Il “Presepe Vivente” organizzato dalla comunità parrocchiale di San Giovanni e San Lorenzo: la magia dei luoghi e del silenzio. La “focara” di Fontenovella: il fuoco diventa luce grazie ai canti della tradizione.
Il tempo che immediatamente precede e segue la fine dell’anno è da sempre un tempo magico, carico di simboli: il Bambino che salverà il mondo nasce in una grotta da una Vergine, il 25 dicembre, forse perchè il solstizio d’inverno è la vittoria della vita sulla morte, della luce solare sulle tenebre, e poi l’omaggio dei Magi, il Presepe, e il Presepe vivente, che è invito all’ imitazione di Cristo.
Non per caso è ancora diffusa la credenza che i segni che si manifestano tra il 31 dicembre e il primo dell’anno indichino le tendenze dell’anno che inizia.

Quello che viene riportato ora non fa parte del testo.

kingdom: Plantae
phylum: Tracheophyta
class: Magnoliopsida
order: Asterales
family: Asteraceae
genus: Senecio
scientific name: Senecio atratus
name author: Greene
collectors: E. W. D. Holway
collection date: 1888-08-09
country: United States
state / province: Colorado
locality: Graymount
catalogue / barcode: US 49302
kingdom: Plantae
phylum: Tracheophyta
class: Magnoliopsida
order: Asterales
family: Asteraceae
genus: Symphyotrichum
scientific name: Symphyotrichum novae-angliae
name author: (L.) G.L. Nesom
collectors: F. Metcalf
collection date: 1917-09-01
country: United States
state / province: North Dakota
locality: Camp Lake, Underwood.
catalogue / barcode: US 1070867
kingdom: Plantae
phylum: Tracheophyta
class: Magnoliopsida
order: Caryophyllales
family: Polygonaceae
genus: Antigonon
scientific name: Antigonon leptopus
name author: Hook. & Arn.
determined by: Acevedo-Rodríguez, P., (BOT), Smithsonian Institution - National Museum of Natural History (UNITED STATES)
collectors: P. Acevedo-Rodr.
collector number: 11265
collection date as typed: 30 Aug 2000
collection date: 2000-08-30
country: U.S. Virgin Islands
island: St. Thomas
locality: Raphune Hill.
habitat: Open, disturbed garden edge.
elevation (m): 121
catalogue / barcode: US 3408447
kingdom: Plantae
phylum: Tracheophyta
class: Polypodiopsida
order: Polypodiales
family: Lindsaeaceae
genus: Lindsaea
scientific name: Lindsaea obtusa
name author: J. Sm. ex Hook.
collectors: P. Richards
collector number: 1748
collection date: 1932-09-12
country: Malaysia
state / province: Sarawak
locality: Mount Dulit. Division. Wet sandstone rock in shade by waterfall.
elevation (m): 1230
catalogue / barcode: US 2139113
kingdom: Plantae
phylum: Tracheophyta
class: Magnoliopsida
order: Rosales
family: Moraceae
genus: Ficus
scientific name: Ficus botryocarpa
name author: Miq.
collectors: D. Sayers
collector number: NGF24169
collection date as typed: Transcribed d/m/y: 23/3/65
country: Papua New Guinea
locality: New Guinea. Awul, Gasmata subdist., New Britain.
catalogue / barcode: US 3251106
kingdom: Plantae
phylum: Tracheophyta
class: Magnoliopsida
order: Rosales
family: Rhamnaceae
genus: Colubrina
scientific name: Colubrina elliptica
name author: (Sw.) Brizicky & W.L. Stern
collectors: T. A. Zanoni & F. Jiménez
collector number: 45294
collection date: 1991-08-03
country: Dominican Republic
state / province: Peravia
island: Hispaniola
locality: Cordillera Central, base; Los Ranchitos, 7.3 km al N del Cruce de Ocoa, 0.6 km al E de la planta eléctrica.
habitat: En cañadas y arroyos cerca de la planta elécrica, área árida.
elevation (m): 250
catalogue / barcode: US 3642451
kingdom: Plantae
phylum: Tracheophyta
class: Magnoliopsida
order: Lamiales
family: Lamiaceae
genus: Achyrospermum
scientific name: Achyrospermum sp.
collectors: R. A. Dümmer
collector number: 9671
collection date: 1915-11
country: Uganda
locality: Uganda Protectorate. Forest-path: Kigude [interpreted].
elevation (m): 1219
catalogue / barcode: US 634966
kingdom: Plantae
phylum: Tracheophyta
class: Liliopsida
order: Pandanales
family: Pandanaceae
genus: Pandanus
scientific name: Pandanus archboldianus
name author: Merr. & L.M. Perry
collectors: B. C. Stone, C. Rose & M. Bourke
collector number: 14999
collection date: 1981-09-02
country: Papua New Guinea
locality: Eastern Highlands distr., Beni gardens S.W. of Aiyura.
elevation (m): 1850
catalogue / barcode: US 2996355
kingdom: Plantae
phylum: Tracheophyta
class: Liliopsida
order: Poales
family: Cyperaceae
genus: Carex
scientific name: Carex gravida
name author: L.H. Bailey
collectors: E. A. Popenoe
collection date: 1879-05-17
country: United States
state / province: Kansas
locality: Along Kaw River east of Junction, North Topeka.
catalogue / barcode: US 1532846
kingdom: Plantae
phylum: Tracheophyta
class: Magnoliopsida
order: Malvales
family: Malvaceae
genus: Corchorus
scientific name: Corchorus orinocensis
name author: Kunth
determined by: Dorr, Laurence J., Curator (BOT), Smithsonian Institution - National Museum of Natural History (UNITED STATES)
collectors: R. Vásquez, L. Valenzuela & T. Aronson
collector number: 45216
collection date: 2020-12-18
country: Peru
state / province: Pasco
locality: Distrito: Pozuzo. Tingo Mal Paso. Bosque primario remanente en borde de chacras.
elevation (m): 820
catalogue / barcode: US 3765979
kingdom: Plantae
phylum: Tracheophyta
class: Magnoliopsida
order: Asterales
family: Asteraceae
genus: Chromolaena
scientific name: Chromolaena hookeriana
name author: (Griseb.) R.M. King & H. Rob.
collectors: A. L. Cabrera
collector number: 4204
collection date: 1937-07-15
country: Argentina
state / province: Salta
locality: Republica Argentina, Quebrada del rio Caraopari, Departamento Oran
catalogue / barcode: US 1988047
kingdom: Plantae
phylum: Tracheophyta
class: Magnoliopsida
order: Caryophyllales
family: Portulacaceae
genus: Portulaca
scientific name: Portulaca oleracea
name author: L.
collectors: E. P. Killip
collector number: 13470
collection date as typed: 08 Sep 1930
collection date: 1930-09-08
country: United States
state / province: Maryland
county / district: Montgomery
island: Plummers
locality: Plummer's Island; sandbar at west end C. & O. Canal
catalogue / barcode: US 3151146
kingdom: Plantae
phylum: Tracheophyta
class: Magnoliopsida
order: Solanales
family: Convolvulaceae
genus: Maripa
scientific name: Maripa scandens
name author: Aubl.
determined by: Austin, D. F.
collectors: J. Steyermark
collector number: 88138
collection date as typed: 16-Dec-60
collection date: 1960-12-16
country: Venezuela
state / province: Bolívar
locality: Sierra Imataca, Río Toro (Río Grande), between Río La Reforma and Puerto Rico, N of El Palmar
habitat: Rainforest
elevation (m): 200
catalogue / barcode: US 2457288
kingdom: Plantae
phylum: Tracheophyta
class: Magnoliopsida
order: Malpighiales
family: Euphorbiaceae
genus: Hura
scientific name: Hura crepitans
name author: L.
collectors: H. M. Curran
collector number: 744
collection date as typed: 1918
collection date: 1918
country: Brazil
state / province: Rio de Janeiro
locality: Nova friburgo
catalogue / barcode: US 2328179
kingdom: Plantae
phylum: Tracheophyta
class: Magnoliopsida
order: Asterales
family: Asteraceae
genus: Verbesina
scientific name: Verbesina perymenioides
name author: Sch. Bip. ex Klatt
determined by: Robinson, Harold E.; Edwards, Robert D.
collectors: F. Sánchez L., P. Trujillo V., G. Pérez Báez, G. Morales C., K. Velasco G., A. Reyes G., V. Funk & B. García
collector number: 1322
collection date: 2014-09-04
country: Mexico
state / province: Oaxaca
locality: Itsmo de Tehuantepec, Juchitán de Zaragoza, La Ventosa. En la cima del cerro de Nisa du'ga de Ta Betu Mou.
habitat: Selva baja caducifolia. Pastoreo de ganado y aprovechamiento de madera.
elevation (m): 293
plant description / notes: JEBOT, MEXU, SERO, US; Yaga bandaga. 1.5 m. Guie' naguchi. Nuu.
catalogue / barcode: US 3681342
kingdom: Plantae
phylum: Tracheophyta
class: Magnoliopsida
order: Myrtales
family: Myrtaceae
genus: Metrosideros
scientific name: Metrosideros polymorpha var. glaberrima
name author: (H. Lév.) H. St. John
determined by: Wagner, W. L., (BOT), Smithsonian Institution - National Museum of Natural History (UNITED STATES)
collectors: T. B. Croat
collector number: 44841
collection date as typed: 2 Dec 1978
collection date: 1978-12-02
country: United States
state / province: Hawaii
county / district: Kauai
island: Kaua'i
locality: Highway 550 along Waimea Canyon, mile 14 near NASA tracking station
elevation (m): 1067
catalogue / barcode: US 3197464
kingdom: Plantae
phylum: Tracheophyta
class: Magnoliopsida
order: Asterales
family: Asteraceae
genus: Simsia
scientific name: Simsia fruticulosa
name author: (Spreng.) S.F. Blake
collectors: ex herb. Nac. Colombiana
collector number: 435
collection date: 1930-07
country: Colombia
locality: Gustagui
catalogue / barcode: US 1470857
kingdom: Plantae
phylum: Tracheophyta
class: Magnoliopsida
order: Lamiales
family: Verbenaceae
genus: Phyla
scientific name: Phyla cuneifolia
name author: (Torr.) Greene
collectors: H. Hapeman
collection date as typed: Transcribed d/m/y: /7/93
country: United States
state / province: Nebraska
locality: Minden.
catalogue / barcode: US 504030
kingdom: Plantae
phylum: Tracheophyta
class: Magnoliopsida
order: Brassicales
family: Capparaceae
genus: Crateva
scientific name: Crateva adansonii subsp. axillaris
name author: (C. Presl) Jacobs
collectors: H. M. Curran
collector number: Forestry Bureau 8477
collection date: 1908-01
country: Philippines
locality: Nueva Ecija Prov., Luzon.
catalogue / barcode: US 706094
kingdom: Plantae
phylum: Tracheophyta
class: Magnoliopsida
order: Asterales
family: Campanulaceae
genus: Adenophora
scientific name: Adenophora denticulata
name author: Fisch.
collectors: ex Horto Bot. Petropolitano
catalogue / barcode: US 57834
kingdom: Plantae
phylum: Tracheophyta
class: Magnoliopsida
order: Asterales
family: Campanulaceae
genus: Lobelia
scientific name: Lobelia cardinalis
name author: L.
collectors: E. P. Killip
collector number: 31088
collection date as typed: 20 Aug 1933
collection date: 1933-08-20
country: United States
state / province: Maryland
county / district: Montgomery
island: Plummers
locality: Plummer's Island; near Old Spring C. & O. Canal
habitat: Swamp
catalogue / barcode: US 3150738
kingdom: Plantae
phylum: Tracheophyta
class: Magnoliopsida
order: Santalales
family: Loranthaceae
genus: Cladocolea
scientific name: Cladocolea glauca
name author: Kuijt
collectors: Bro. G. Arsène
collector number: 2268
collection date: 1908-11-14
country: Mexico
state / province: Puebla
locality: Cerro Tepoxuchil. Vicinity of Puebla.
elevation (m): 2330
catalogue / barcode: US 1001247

Per fortuna i segni si possono leggere in tutti i modi: per gli ottimisti la neve e il vento siberiano del 31 hanno seppellito il 2014, anno terribile, e il cielo terso e luminoso del 1° gennaio ci ha detto che l’anno nuovo non sarà come quello che se ne è andato. Il fuoco, la luce e il silenzio sono protagonisti assoluti di questo tempo magico: il fuoco riscalda e distrugge, bisogna trattarlo con cautela, è necessario liberarlo dai valori nefasti.
Il 24 dicembre gli amici dell’ Associazione “Fonte Nova ” hanno rinnovato la tradizionale “focara” di Fontenovella, che – ci racconta la presidente, Tilde Schiavone – viene preparata la mattina dai giovani, con i “sarcinelli” offerti dai contadini. Il “fuoco” diventa un luogo fisico e un luogo dell’anima: i cittadini, dopo aver partecipato alla Messa di mezzanotte, fanno circolo, si stringono l’uno all’altro, si scambiano gli auguri, trovano la forza per gustare, ancora, i dolci della tradizione (>foto). E si brinda. Fino agli anni ’60 la “focara” veniva accesa verso le 20.00: si cantava e si ballava e poi si entrava in chiesa, per la funzione religiosa. In seguito, il rito del cenone lungo ha cambiato gli orari della tradizione.
Quest’ anno la “focara” è stata trasformata tutta in luce dai canti classici della tradizione natalizia: due chitarre, un flauto, nacchere, percussioni, e una ventina di cantori schierati sulle scale antistanti l’ ottocentesca fontana di piazza Francesco e Chiara d’ Assisi (>vedi foto) hanno suonato e intonato passi struggenti della “Cantata dei pastori”, il “Tu scendi dalle stelle”, e – novità assoluta – la “leggenda dei lupini”, che venne rielaborata dal Maestro De Simone per l’interpretazione mirabile di Concetta Barra. Quella notte del 24 dicembre a Fontenovella tale era la suggestione dettata dalla musica e dalle emozioni della gente che a un certo punto sembrava di percepire l’odore dell’ incenso con cui – narra la “leggenda” – fu ricompensato il pino per la protezione concessa alla Sacra Famiglia: protezione negata precedentemente dai lupini: che perciò vennero maledetti.
Ancora una volta gli amici di “Fonte Nova” hanno fornito uno splendido esempio di come le tradizioni si salvano solo se vengono interpretate, con saggio equilibrio, nella prospettiva dei tempi nuovi. E così è per il Presepe Vivente che il 3 gennaio (>vedi locandina ) la Comunità Parrocchiale di San Giovanni e di San Lorenzo allestirà a Ottaviano, nel centro storico tra Piazza San Giovanni e via Carmine. L’iniziativa, promossa anni fa dal parroco don Antonio Fasulo, e , tra gli altri, da Vincenzo Caldarelli e da Peppe Miranda, è diventata già tradizione, per il fascino dei luoghi, per il concorso dei visitatori, e soprattutto perchè alla sua organizzazione e alla “recita” provvede tutta la comunità parrocchiale, con un entusiasmo, che è proprio “una focara” simbolica e che per noi Ottavianesi, specie in questo momento, è di grande conforto.
E mi pare che proprio questo aspetto abbiano voluto sottolineare, nel Presepe Vivente di quest’anno, Padre Savino, parroco di San Giovanni e di San Lorenzo, Vincenzo Caldarelli e tutti quelli che hanno profuso nella preparazione dell’evento energia, tempo, spirito creativo, e la forza preziosa della fede. Dicevo della magia dei luoghi, della fantastica potenza del silenzio, che fluisce dai muri antichi, avvolge le postazioni, e si impone, come un monito alla riflessione, agli attori e ai visitatori. Su questo silenzio mistico tornerò nel prossimo articolo.